Melanie Brevink, redacteur
Deze column verscheen vrijdag 11 maart 2011 in De Paardenkrant
Afgezien van het feit het niet naleven van de dressuurregels door de jury zijn er nog andere oorzaken die debet aan deze grote verschillen zijn.
Men zou moeten beginnen om elk onderdeel dat exact aan de voorgeschreven uitvoering voldoet visueel als voorbeeld vast te leggen.
Daarmee hebben de juryleden een vaste referentie om hun eigen oordeel te toetsen en zullen ze hun oordeel aan de hand van de referentie moeten motiveren. Dat geeft ook de ruiters en het publiek veel meer houvast.
Daarmee wordt uitgesloten dat de paarden die niet met de neus voor de loodlijn lopen, de nek niet als hoogste punt hebben, met doelloos zwaaiende voorbenen sterk op de voorhand gaan en waarbij de ruiter als een trekkende en prikkende hark op het paard zit met de hoogste punten wordt bedeeld omdat de jury het spektakel prevaleert boven die van de voorgeschreven takt, balans, harmonie en schoonheid en het daaruit voortvloeiende en vastgelegde welzijn van het paard.
Jammer dat de show makers en bekenden altijd in de punten rijden terwijl iemand die met een moeilijk paard de problemen in de proef oplost veel meer met paardrijden bezig is,en ook ter plekke laat zien. Helaas komen deze combinaties vaak een of twee punten te kort. Erg frustrerend.
jurylid zijnde kan ik uw gevoel begrijpen
ik blijf erbij dat er best wel een goed systeem mogelijk is! Als men er toe komt om een reële punten waarde te koppelen aan de vereiste kwaliteiten: hoe een goed gaande paard in de proef moet lopen (zie scala). dan zouden de grote verschillen niet mogelijk zijn.. omdat je jezelf dan verplicht je eraan te houden voor iedereen.. dan valt nagenoeg alles subjectiviteit weg, alleen dat puntenschema geldt hetzelfde voor iedereen; jong of oud, mooi of lelijk paard, bekend of vreemde.. enkel de getoonde technische kwaliteit en uitvoering wordt beoordeelt en met een hoger of lager punt gekwoteerd.
het iets uitgebreidere scala loopt dan over 9 punten, mooi te verdelen over de 10 punten welke een jury moet benutten voor zijn oordeel.
hieronder in t kort de te beoordelen kwaliteiten
bij elke blok horen punten die verhogen per blok.
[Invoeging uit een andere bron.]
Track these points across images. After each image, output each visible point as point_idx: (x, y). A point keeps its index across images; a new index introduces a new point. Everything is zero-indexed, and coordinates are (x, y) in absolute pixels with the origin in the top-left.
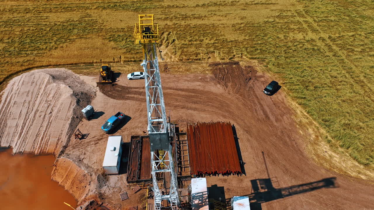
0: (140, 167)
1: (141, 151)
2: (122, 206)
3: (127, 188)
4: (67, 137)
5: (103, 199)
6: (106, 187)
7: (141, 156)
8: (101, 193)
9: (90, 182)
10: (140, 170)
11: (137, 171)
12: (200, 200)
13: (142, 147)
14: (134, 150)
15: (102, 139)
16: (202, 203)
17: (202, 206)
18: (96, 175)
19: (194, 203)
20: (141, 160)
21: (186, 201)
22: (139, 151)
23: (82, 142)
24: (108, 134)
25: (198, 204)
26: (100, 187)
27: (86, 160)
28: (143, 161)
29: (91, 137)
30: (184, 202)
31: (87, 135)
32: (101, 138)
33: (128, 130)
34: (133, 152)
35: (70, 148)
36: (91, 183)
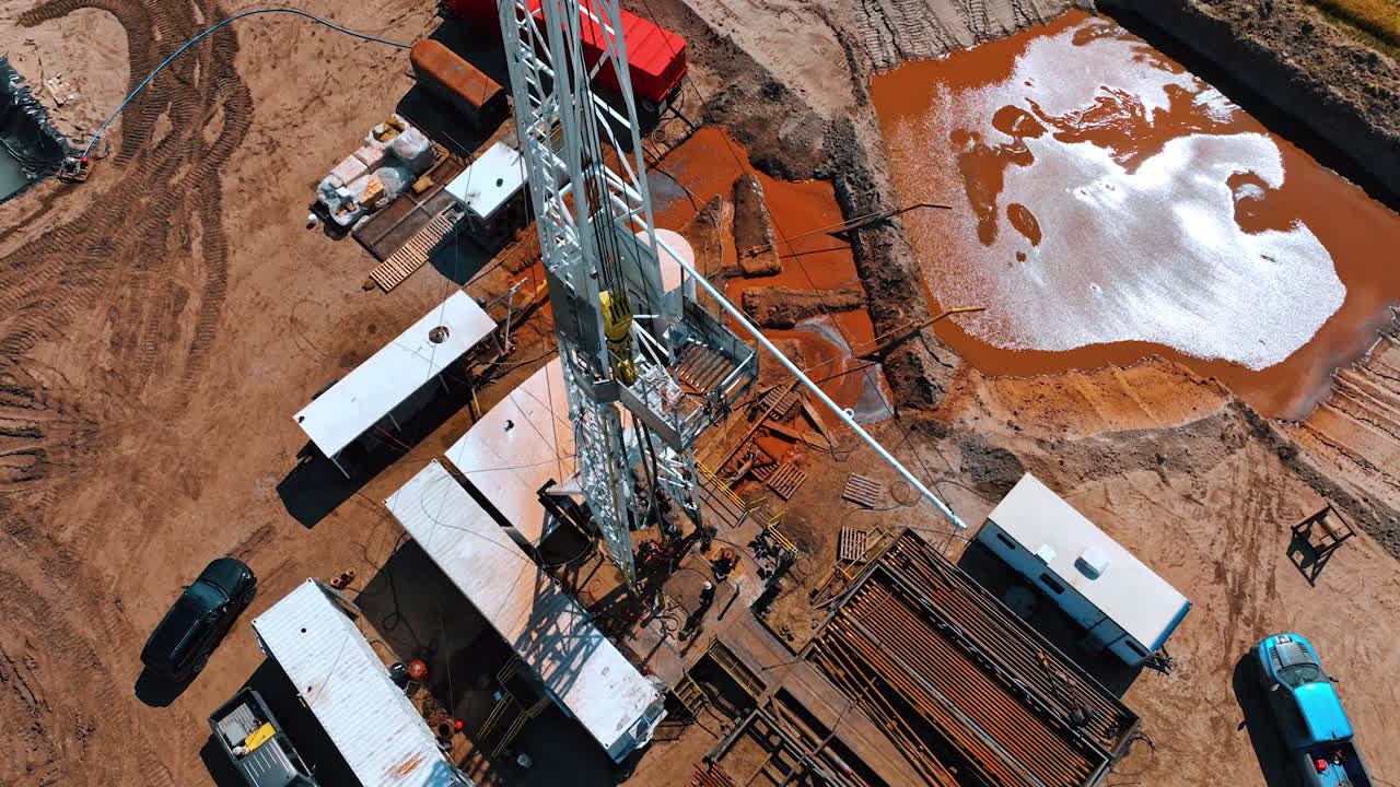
0: (934, 627)
1: (1017, 695)
2: (831, 462)
3: (885, 521)
4: (1352, 493)
5: (913, 428)
6: (957, 469)
7: (991, 674)
8: (942, 436)
9: (1017, 428)
10: (924, 615)
11: (925, 600)
12: (558, 636)
13: (1045, 718)
14: (1042, 666)
15: (1236, 610)
16: (542, 632)
17: (533, 622)
18: (1026, 456)
19: (570, 607)
20: (973, 658)
21: (633, 637)
22: (1020, 682)
23: (1272, 528)
24: (1247, 651)
25: (553, 620)
26: (969, 448)
27: (1152, 483)
28: (956, 659)
29: (1287, 579)
30: (636, 628)
31: (1309, 571)
32: (1246, 612)
33: (1210, 749)
34: (1037, 658)
35: (1271, 468)
36: (1011, 432)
gehoorzaamheid (gangwijze, oefening, stuur!… )
ontspanning (mentale)
regelmaat (tact; kwaliteit gangen)
Impuls
nageeflijkheid
aanleuning (goede houding, stelling ..)
rechtrichten
verzameling
oprichting
dit zou meer moeten kunnen gebruikt worden door iedereen, dan zouden de subjectieve verschillen nooit meer zo groot zijn!!
Yvonne
excuus voor het antwoort in duits. Ich verstehe nicht, warum so eine grosse Aufregung bei einer Differenz von 5% entsteht, Bei Noten von 1-10, die in der Realität doch nur im Bereich von 5-10 verwendet werden, ist eine Differenz von 5 % doch nicht mehr als eine halbe Note bei 1-2 Lektionen in der Prüfung. Dafür sollte und muss der Spielraum vorhanden sein. Wenn man bei 5 Juroren die höchste und die niedrigste Bewertung wegnimmt, bleiben am Ende 10 Teilnehmer mit der gleichen Note über, die nach der Meinung aller Beteiligten völlig unterschiedlich geritten sind. Im Übrige stimme ich Karel de Lange zu: Nach hintenüber hängende Reiter mit nach vorne weggestreckten Beinen, die so ihre Balance über den Zügel halten und dadurch ihr Pferd hinter die Lotlinie ziehen erhalten viel zu viel Punkte und vertreiben die Pferde-Liebhaber von den Veranstaltungen.